Using the information »
1/ Translate the sentence "He returned to Somerset for the 2007 season." from the Steffan Jones article below into Spanish.
2/ According to the Steffan Jones article below, at which school did Jones take up a post after retiring from cricket?
3/ Return the passage of the Steffan Jones article below from "In March 2022, Steffan" to "coach in 2019.", copied word for word.

Selected text »
== Segment start ==

Personal information
- Full name: Philip Steffan Jones
- Born: 9 February 1974 (age 52) Llanelli, Carmarthenshire, Wales
- Nickname: Jona
- Height: 6 ft 1 in (1.85 m)
- Batting: Right-handed
- Bowling: Right-arm fast-medium
- Role: Bowler

Domestic team information
- 1997: Cambridge University
- 1997–2003: Somerset
- 2004–2005: Northamptonshire
- 2006: Derbyshire
- 2007–2009: Somerset
- 2009: → Kent (loan)
- 2009: → Derbyshire (loan)
- 2010–2011: Derbyshire

Career statistics
| Competition | FC | LA | T20 |
| Matches | 148 | 191 | 56 |
| Runs scored | 2,708 | 725 | 204 |
| Batting average | 18.72 | 12.71 | 17.00 |
| 100s/50s | 2/8 | 0/0 | 0/0 |
| Top score | 114 | 42 | 40 |
| Balls bowled | 24,419 | 8,553 | 1,063 |
| Wickets | 387 | 256 | 48 |
| Bowling average | 36.87 | 29.25 | 31.43 |
| 5 wickets in innings | 10 | 3 | 0 |
| 10 wickets in match | 1 | 0 | 0 |
| Best bowling | 6/25 | 6/56 | 3/20 |
| Catches/stumpings | 34/– | 31/– | 7/– |
- Source: Cricinfo, 7 May 2012

= Steffan Jones =

Welsh cricketer

Philip Steffan Jones (born 9 February 1974) is a former professional cricketer who played for Somerset, Northamptonshire, Derbyshire and Kent County Cricket Clubs. He was a right-handed batsman and right-arm fast-medium pace bowler. He is now a teacher and occasionally a bowling coach.

Born in Llanelli, Carmarthenshire, Jones attended Ysgol y Strade in Llanelli, Loughborough University and Homerton College, Cambridge. He played for Cambridge University in 1997 and took 9–148 in the Varsity match that season. He made his first-class debut for Somerset later that season and spent seven years with them before having two unsuccessful seasons with Northamptonshire in 2004 and 2005. Playing for Derbyshire in 2006 Jones had much more success taking 59 wickets including a career best 6–25 against Glamorgan. He returned to Somerset for the 2007 season.

Although primarily playing as a bowler he was also a useful lower-order batsman, with two first-class centuries to his name, both while playing for Somerset, scoring 105 against the New Zealanders in 1999, as well as 110 not out against Leicestershire in April 2007.

Jones joined Kent on loan for one month at the start of the 2009 season, subsequently returning to Somerset and then spending the end of the season with Derbyshire. After impressing by taking 30 wickets and scoring two half-centuries, he signed a two-year contract to remain with Derbyshire until 2011, taking on a coaching role in addition to his playing duties. He retired from cricket at the end of the 2011 season to take up a post at Wellington School, Somerset, where he is the head of Sports Performance and Wellbeing.

In March 2022, Steffan was contracted by Rajasthan Royals as their high performance fast bowling coach for the 2022 Indian Premier League season. He had previously been the team's fast bowling coach in 2019.

== Segment end ==

Given information »
== Segment start ==

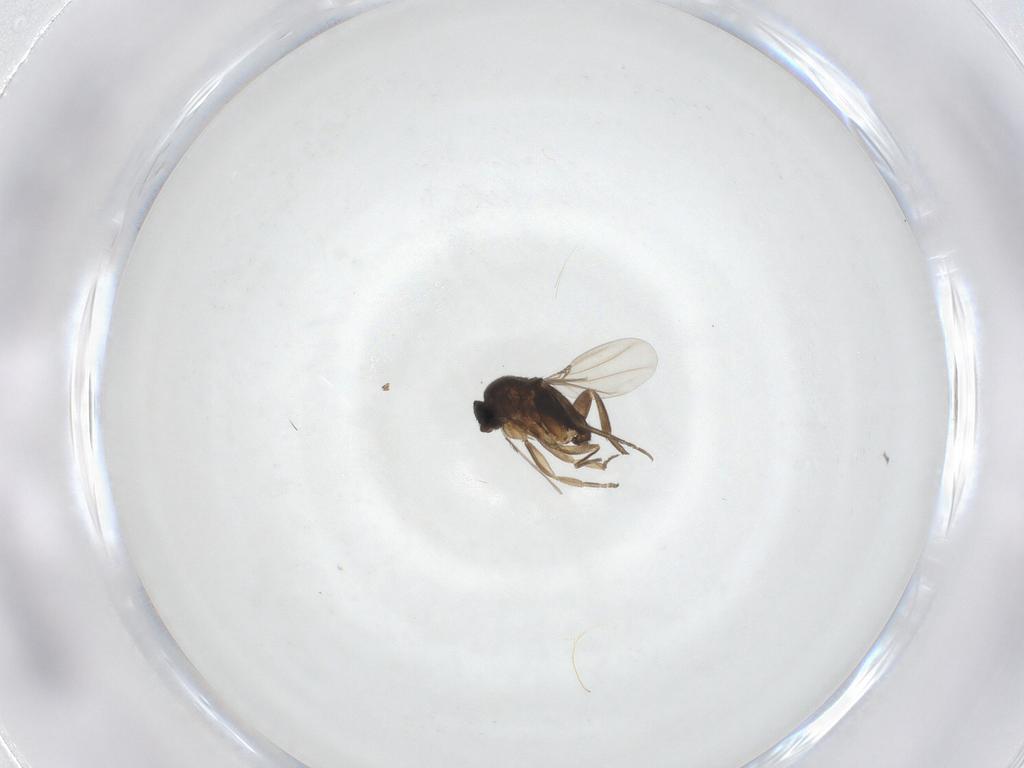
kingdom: Animalia
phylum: Arthropoda
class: Insecta
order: Diptera
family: Phoridae
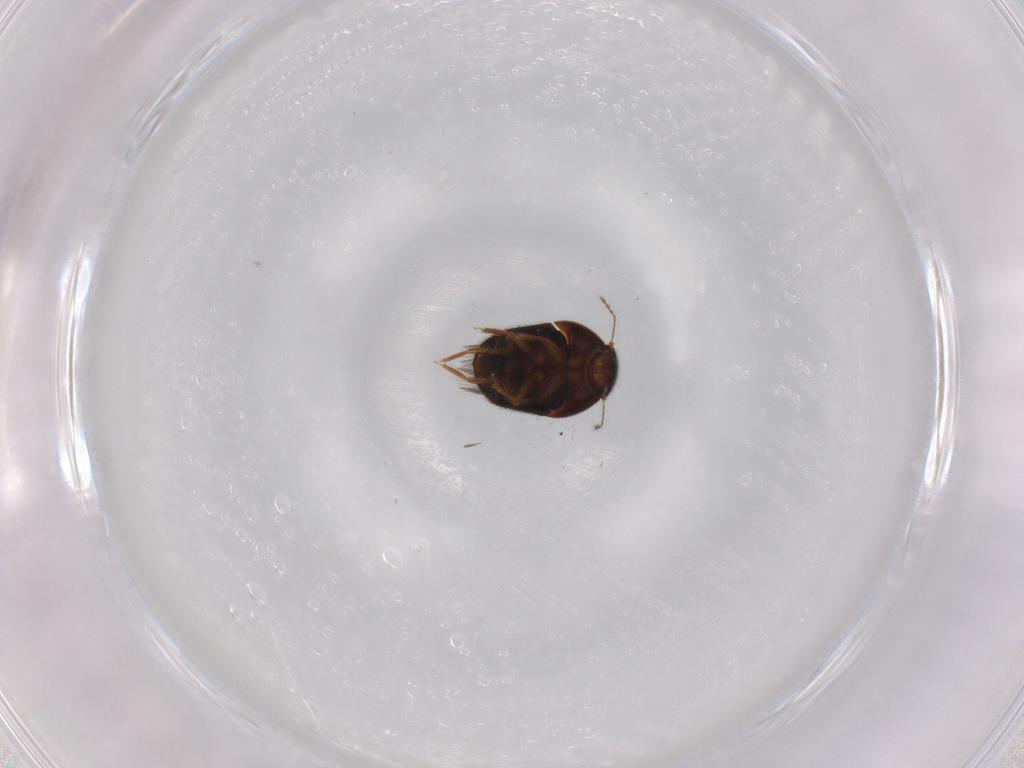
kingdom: Animalia
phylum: Arthropoda
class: Insecta
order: Coleoptera
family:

== Segment end ==

Results for the exercise »
1/ Regresó a Somerset para la temporada de 2007.

2/ Wellington School, Somerset.

3/
In March 2022, Steffan was contracted by Rajasthan Royals as their high performance fast bowling coach for the 2022 Indian Premier League season. He had previously been the team's fast bowling coach in 2019.